**EXERCISE GOAL:** Please report, as a single number with no other text, how many lines of the listing contain "yearly".

**DATA FOR THIS TASK:**
-*-*-
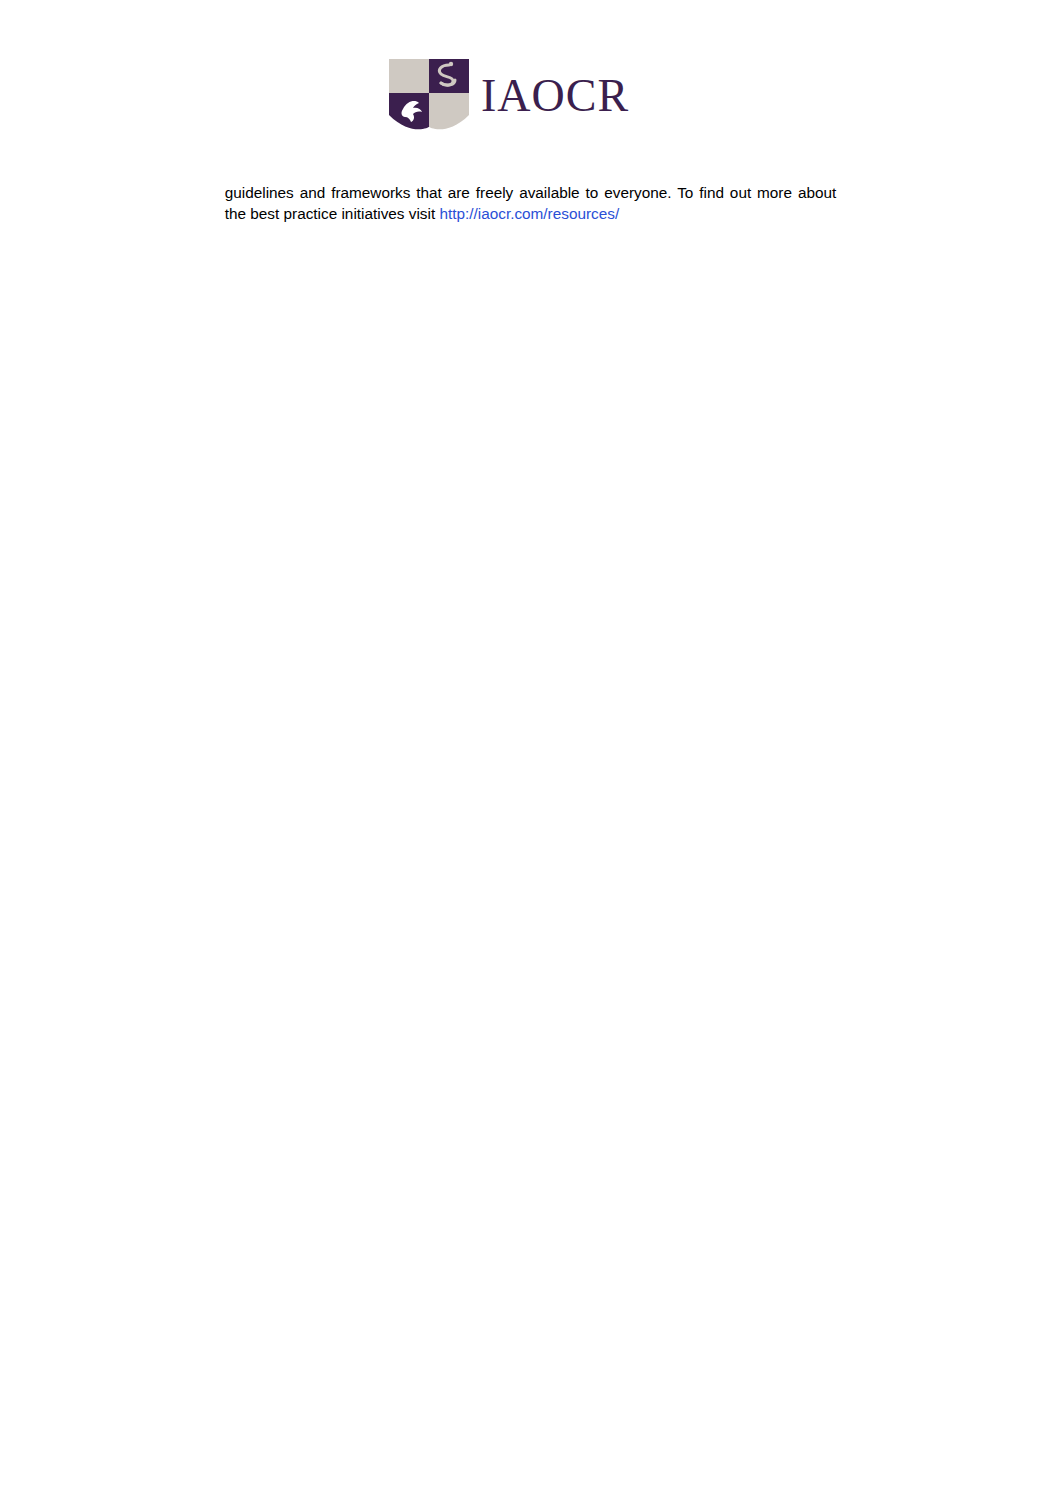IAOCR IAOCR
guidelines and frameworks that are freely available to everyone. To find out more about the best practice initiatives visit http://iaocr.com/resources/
-*-*-
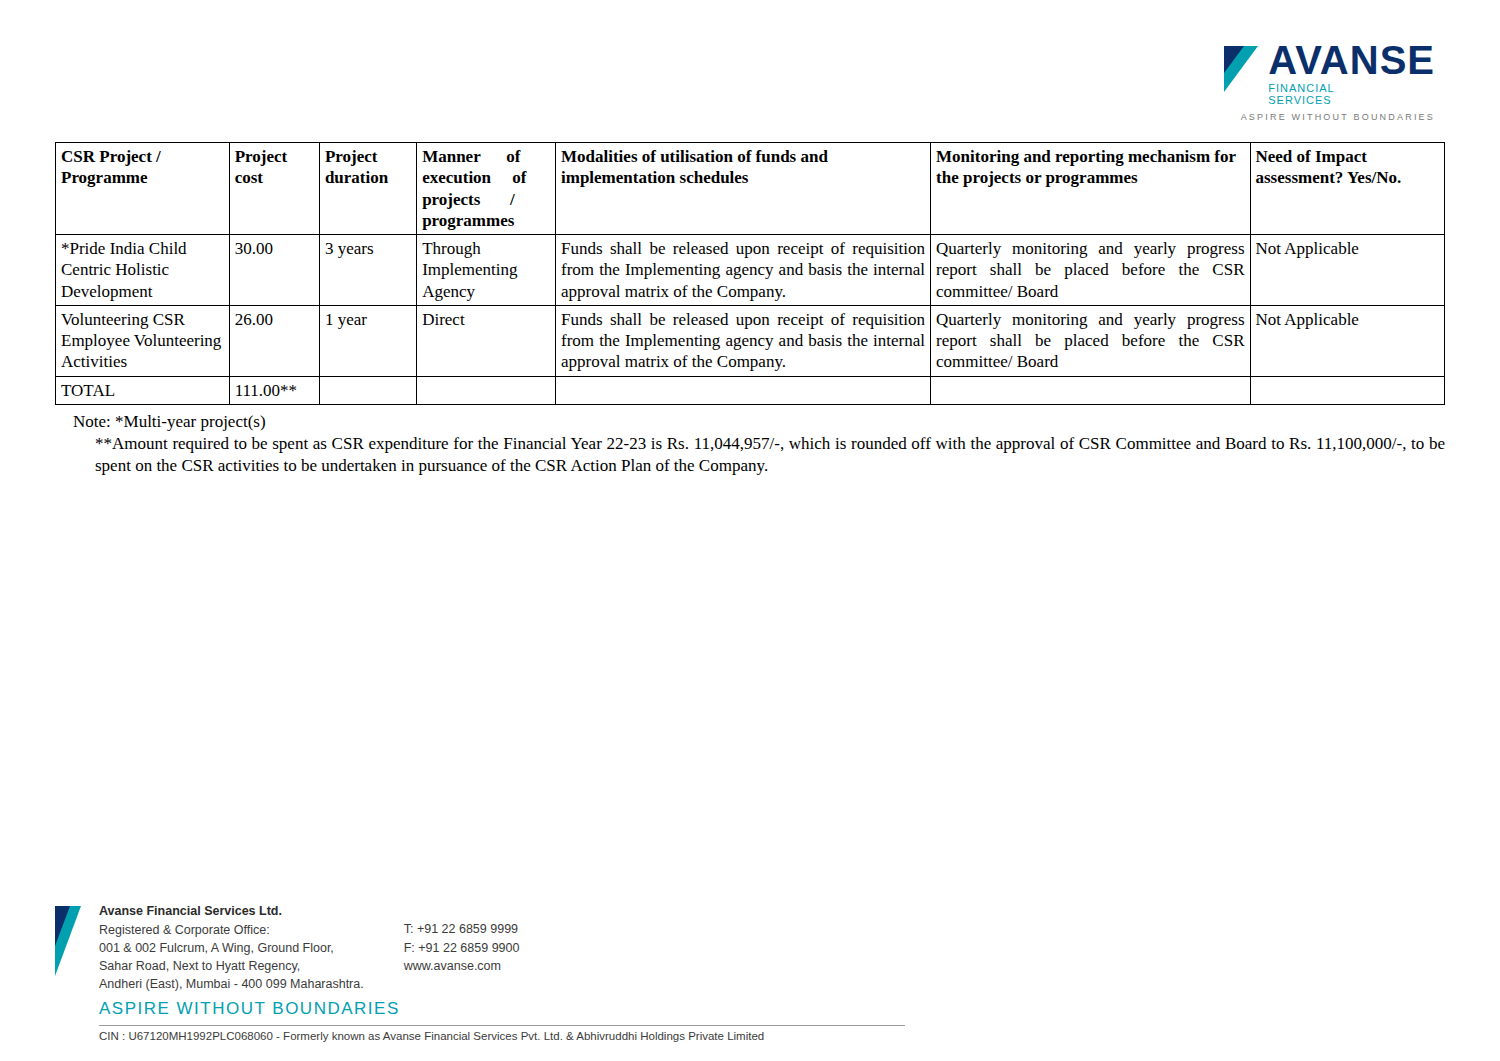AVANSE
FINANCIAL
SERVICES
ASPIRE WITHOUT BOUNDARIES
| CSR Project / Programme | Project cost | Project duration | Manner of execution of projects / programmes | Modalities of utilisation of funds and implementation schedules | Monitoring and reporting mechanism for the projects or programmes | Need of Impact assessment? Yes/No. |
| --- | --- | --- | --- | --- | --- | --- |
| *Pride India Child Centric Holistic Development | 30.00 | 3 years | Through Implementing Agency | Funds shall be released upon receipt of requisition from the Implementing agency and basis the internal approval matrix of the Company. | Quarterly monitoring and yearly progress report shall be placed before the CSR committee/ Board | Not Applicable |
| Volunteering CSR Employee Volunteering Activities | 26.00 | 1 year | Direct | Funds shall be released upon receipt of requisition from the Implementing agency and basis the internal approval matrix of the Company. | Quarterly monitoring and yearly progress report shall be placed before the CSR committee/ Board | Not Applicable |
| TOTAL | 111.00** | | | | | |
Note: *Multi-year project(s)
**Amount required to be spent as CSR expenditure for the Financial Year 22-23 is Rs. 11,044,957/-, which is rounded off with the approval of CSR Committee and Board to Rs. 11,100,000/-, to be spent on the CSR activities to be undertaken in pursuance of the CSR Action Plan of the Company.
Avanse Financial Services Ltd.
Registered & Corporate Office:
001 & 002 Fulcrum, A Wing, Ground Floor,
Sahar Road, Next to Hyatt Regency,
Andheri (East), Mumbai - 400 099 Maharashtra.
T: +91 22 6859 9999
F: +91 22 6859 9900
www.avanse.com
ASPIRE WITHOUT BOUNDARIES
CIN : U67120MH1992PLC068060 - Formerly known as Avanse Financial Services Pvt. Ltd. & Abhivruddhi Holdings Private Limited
-*-*-
**OUTPUT FOR THIS TASK:** 2